LeAnna Marr, Ed.M.'03, knew where she was headed long before she got there. "In my statement of purpose for my HGSE application," she remembers, "I noted that I applied to HGSE because of the International Education Program's focus on policy and reform, and that I hoped to pursue a career with an organization such as the U.S. Agency for International Development (USAID)."
And, that's exactly what she did. In fact, before she even graduated, she had applied to USAID's foreign service and was offered a position as an education officer.
Today she focuses on national policy and educational reform in countries where the U.S. government provides foreign assistance. In particular, she works closely with foreign service nationals -- the local staff hired to provide in-depth knowledge of their countries, cultures, and education systems.
"In many ways, my job is to figure out how to wed U.S. foreign policy priorities with educational needs in a country," she explains. "I can't think of a more rewarding job than helping children worldwide gain access to quality education."
Marr has worked for USAID in Sudan, Egypt, Morocco, Kyrgyzstan, and Tajikistan, but the country that affected her most was Guinea in West Africa, where, coincidentally, she had lived years before while associate director in the Peace Corps. "It's an extremely challenging country to live in, and one of the poorest places I have been," she says. "But in general, Guineans love Americans and love working with the Peace Corps and USAID."
While in Guinea, Marr led the design and implementation of a project to combat corruption and poor governance in the health, education, and agriculture sectors, problems that USAID theorized were constraining development in the country.

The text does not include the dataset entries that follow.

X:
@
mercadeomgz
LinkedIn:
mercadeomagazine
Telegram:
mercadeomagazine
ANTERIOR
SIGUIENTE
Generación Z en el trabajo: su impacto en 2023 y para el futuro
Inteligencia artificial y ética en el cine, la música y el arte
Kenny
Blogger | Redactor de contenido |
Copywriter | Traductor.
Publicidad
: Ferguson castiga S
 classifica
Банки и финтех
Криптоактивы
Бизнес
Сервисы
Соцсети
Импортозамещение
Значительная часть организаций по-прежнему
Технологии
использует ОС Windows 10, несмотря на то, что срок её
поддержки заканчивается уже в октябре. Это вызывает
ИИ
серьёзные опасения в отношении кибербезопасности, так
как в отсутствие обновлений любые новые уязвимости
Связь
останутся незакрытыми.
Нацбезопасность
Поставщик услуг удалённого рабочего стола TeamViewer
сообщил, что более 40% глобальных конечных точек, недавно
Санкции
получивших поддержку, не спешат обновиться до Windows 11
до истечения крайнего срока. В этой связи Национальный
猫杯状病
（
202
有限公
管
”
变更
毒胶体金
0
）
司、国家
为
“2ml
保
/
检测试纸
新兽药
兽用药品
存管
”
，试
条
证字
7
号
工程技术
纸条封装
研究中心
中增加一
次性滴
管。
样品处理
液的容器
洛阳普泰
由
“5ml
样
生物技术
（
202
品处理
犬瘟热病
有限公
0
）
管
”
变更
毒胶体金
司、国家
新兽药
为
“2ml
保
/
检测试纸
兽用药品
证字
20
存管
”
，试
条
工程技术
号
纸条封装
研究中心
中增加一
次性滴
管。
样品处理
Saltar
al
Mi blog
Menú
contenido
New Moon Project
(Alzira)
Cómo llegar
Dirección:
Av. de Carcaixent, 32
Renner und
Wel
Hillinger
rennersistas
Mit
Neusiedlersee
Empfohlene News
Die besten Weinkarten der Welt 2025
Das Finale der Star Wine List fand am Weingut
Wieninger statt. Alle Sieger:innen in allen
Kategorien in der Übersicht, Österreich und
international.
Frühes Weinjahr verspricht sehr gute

"It was a very challenging program to get off the ground," Marr says. "In part because corruption can be such a politically sensitive topic, but also because it was very different from typical USAID programming. I feel that simply launching this program and opening a national dialogue on corruption in Guinea -- something Guineans would rarely discuss in public prior to this activity -- was a huge step in the right direction."
Currently, Marr is on a two-year rotation in Washington, D.C., as the education team leader for Asia and the Middle East, for which she provides technical assistance for the educational programs in 23 countries including two of USAID's largest, Pakistan and Afghanistan. Working in Washington gives Marr the opportunity to examine USAID's work from a regional perspective, rather than country-specific, as well as engage government agencies, committees, and education panels -- even Congress.
Still, she's eager for her next placement. "While I'm learning a lot here in Washington," she says, "I'm very much looking forward to getting back overseas."